▸ EXERCISE
Convert the lines of these records into a numbered list, leaving out any blank lines.

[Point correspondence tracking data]
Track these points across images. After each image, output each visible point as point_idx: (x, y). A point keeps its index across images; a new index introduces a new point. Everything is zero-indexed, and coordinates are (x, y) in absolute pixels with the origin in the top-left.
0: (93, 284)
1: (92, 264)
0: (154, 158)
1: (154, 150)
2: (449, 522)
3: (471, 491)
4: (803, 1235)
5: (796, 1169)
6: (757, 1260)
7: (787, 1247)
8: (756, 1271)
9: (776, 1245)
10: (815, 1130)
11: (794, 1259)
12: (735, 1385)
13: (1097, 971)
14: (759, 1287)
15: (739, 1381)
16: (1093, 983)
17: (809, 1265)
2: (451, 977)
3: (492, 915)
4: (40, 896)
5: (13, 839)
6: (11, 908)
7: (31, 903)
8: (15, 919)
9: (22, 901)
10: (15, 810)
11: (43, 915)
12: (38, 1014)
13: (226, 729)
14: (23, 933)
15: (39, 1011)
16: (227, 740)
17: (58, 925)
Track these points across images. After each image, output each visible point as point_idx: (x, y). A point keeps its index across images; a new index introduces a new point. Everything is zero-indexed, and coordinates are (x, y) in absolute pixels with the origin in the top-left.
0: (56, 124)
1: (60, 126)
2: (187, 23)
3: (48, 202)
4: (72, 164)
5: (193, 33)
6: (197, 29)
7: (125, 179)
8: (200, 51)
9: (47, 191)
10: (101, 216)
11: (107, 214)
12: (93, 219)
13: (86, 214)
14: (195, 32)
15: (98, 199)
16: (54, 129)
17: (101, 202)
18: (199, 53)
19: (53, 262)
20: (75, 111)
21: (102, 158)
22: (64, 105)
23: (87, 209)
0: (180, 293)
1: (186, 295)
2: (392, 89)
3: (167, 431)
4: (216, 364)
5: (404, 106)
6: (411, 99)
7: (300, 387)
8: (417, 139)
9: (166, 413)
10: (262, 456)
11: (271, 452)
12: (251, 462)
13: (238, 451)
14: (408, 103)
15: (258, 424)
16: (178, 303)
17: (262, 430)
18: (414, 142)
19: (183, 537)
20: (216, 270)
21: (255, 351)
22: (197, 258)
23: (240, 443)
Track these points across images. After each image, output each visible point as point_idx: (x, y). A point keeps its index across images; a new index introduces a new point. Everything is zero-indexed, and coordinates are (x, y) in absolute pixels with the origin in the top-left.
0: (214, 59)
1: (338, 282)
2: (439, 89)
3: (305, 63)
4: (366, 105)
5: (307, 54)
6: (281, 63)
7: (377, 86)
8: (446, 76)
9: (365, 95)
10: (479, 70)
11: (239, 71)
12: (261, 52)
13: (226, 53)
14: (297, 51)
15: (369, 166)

▸ REPLY TO THE EXERCISE
1. Track these points across images. After each image, output each visible point as point_idx: (x, y). A point keeps its index across images; a new index introduces a new point. Everything is zero-indexed, and coordinates are (x, y) in absolute pixels with the origin in the top-left.
2. 0: (93, 284)
3. 1: (92, 264)
4. 0: (154, 158)
5. 1: (154, 150)
6. 2: (449, 522)
7. 3: (471, 491)
8. 4: (803, 1235)
9. 5: (796, 1169)
10. 6: (757, 1260)
11. 7: (787, 1247)
12. 8: (756, 1271)
13. 9: (776, 1245)
14. 10: (815, 1130)
15. 11: (794, 1259)
16. 12: (735, 1385)
17. 13: (1097, 971)
18. 14: (759, 1287)
19. 15: (739, 1381)
20. 16: (1093, 983)
21. 17: (809, 1265)
22. 2: (451, 977)
23. 3: (492, 915)
24. 4: (40, 896)
25. 5: (13, 839)
26. 6: (11, 908)
27. 7: (31, 903)
28. 8: (15, 919)
29. 9: (22, 901)
30. 10: (15, 810)
31. 11: (43, 915)
32. 12: (38, 1014)
33. 13: (226, 729)
34. 14: (23, 933)
35. 15: (39, 1011)
36. 16: (227, 740)
37. 17: (58, 925)
38. Track these points across images. After each image, output each visible point as point_idx: (x, y). A point keeps its index across images; a new index introduces a new point. Everything is zero-indexed, and coordinates are (x, y) in absolute pixels with the origin in the top-left.
39. 0: (56, 124)
40. 1: (60, 126)
41. 2: (187, 23)
42. 3: (48, 202)
43. 4: (72, 164)
44. 5: (193, 33)
45. 6: (197, 29)
46. 7: (125, 179)
47. 8: (200, 51)
48. 9: (47, 191)
49. 10: (101, 216)
50. 11: (107, 214)
51. 12: (93, 219)
52. 13: (86, 214)
53. 14: (195, 32)
54. 15: (98, 199)
55. 16: (54, 129)
56. 17: (101, 202)
57. 18: (199, 53)
58. 19: (53, 262)
59. 20: (75, 111)
60. 21: (102, 158)
61. 22: (64, 105)
62. 23: (87, 209)
63. 0: (180, 293)
64. 1: (186, 295)
65. 2: (392, 89)
66. 3: (167, 431)
67. 4: (216, 364)
68. 5: (404, 106)
69. 6: (411, 99)
70. 7: (300, 387)
71. 8: (417, 139)
72. 9: (166, 413)
73. 10: (262, 456)
74. 11: (271, 452)
75. 12: (251, 462)
76. 13: (238, 451)
77. 14: (408, 103)
78. 15: (258, 424)
79. 16: (178, 303)
80. 17: (262, 430)
81. 18: (414, 142)
82. 19: (183, 537)
83. 20: (216, 270)
84. 21: (255, 351)
85. 22: (197, 258)
86. 23: (240, 443)
87. Track these points across images. After each image, output each visible point as point_idx: (x, y). A point keeps its index across images; a new index introduces a new point. Everything is zero-indexed, and coordinates are (x, y) in absolute pixels with the origin in the top-left.
88. 0: (214, 59)
89. 1: (338, 282)
90. 2: (439, 89)
91. 3: (305, 63)
92. 4: (366, 105)
93. 5: (307, 54)
94. 6: (281, 63)
95. 7: (377, 86)
96. 8: (446, 76)
97. 9: (365, 95)
98. 10: (479, 70)
99. 11: (239, 71)
100. 12: (261, 52)
101. 13: (226, 53)
102. 14: (297, 51)
103. 15: (369, 166)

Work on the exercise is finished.